Contractor Steals Shell Employees' SSNs
Inside job almost impossible to prevent, especially when suspect has legitimate access to data.
An outside IT contractor's employee performing data indexing for Shell Oil at its Houston, Tex. offices stole the social security numbers of four Shell staff and used them to file false claims for unemployment benefit.
The theft was discovered September 4 after the claims were filed with the Texas Workforce Commission (TWC), the state government agency overseeing and providing workforce development services in Texas, Shell spokesperson Robin Lebovitz told InternetNews.com.
Shell, the U.S. subsidiary of Royal Dutch Shell (NYSE: RDS-B), launched an internal investigation and notified the TWC and the Harris County Sherriff's Office, Lebovitz said. The TWC and the Harris County Sheriff's Office did not respond to requests for comment by press time.
Shell has notified the employees whose information was stolen and terminated the contract with the company that employed the alleged thief. Although Lebovitz kept referring to that company as an "agency," she would not clarify whether it was a private company or a governmental agency because "the investigation is ongoing," she said.
The victims have been advised that they can check with credit reporting agencies and Shell is continuing to work with the TWC and Harris County to investigate the matter, Lebovitz added.
Shell's internal memo said the company "has no information that there was any credit card fraud or that any other employees' SSNs, names, dates of birth or financial information was misused by the vendor's employee." It has set up a toll-free helpline to handle staff's queries about the incident.

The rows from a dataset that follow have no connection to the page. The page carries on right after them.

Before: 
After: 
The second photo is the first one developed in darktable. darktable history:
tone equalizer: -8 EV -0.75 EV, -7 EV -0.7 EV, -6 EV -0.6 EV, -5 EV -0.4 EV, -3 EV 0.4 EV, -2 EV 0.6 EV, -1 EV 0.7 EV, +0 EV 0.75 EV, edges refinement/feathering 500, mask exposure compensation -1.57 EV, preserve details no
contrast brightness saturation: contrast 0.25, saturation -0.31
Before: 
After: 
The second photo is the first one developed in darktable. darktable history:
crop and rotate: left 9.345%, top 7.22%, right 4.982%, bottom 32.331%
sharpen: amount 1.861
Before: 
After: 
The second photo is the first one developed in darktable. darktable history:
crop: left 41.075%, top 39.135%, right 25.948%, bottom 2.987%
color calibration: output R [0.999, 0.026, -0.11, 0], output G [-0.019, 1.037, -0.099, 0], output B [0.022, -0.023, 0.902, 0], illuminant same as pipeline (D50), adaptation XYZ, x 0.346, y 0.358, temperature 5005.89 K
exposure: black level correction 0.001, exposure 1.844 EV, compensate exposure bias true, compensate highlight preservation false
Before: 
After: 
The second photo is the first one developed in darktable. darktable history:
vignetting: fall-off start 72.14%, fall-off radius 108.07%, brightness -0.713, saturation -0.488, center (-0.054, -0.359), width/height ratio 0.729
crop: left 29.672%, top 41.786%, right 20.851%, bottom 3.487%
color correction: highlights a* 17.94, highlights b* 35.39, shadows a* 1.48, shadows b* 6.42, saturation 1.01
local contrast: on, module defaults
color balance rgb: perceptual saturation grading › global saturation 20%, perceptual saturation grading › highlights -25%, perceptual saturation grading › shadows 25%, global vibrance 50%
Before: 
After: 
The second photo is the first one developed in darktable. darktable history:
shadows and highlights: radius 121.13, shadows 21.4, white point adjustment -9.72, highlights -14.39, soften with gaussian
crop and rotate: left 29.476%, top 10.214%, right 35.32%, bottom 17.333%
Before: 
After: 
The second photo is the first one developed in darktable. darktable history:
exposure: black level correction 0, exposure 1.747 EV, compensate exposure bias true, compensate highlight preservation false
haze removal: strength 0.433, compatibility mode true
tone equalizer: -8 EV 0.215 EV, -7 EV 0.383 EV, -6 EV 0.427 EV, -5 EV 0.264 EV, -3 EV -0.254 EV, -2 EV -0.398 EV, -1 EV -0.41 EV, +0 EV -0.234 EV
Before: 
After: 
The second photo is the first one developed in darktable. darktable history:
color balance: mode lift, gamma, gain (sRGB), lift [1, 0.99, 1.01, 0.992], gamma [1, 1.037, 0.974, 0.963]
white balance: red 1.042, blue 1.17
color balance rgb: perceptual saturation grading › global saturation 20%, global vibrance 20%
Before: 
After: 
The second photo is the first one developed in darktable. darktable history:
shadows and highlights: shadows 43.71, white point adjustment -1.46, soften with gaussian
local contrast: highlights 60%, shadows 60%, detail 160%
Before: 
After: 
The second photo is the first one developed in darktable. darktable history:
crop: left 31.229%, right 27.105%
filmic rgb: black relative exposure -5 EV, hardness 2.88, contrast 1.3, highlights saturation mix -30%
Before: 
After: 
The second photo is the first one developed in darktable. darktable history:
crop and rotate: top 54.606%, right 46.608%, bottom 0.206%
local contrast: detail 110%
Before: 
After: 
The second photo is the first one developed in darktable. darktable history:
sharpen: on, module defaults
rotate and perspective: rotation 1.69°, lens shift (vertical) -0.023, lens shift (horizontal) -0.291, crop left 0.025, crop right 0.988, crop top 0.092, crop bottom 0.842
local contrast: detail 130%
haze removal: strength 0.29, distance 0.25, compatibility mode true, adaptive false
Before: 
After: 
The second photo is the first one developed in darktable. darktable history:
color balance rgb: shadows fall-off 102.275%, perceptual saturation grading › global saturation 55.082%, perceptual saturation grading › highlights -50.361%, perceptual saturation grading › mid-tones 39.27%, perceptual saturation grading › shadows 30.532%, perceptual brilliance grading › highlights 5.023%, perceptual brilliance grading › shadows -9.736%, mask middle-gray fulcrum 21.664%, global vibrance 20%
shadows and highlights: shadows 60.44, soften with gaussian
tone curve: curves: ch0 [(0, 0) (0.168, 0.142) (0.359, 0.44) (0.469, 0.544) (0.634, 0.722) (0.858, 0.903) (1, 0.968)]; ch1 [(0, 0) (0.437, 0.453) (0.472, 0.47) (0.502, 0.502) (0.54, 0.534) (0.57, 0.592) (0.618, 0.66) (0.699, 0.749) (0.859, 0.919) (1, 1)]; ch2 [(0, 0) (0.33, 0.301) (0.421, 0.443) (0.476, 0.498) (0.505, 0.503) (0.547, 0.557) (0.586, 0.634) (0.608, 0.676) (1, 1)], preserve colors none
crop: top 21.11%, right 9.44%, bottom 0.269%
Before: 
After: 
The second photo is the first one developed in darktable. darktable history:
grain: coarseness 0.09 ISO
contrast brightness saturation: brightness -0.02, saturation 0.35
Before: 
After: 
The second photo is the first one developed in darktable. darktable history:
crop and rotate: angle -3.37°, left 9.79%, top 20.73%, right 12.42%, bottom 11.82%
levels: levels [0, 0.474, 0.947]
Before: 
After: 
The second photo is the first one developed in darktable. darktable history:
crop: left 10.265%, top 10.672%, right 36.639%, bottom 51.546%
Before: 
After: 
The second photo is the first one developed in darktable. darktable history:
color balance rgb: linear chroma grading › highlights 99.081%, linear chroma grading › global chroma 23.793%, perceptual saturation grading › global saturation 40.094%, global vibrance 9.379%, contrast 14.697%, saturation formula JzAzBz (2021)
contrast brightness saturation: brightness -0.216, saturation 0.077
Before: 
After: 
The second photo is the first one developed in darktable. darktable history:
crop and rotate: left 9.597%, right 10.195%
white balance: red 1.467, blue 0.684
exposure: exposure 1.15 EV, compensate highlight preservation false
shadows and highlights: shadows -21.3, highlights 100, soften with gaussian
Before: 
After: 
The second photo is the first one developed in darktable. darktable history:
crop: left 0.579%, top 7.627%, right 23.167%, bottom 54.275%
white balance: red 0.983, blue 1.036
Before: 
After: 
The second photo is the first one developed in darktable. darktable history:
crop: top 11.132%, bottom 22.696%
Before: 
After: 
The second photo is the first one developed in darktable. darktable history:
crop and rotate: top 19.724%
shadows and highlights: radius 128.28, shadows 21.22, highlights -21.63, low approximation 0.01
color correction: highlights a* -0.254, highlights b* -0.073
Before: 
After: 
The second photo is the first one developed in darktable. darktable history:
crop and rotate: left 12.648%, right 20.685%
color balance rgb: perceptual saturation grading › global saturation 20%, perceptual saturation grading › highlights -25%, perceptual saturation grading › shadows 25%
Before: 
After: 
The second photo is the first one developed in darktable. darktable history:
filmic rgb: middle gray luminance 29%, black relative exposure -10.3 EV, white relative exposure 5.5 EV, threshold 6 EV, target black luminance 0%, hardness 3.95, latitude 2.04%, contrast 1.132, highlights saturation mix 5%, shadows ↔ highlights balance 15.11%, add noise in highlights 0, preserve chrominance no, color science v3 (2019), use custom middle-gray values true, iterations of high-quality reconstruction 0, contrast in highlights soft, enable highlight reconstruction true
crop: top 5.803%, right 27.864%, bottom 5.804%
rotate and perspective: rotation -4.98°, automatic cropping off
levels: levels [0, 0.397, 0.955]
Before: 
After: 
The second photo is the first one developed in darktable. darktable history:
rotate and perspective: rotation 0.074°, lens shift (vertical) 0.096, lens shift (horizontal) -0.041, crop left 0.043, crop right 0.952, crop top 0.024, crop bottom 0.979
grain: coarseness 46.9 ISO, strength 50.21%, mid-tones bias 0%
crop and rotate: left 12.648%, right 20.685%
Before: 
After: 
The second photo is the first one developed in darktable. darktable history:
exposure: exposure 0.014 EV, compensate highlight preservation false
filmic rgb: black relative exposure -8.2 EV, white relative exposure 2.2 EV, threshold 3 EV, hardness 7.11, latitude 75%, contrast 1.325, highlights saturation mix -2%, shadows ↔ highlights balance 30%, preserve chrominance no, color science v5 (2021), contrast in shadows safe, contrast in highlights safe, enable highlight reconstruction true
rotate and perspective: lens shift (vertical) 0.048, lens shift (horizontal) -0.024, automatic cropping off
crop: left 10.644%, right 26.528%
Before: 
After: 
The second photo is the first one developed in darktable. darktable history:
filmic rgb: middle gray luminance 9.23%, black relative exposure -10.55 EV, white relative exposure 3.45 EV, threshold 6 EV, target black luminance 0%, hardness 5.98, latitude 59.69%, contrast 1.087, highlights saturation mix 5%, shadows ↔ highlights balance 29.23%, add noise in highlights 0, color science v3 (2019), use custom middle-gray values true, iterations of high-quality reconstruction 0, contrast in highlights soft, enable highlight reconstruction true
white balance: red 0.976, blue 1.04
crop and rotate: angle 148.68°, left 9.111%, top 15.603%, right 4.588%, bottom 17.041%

The incident highlights the difficulty of guarding against internal fraud and theft, which results in far more misuse of stolen identities than external theft. "It's the classic case of an insider abusing access to data they have a business reason to have," Mark McClain, CEO of identity risk management technology vendor Sailpoint Technologies, told InternetNews.com.
Because the alleged thief had the right to access the data, monitoring tools may not have seen anything out of the ordinary, McClain added. "You can't assume that technology protects against all risks forever," he explained.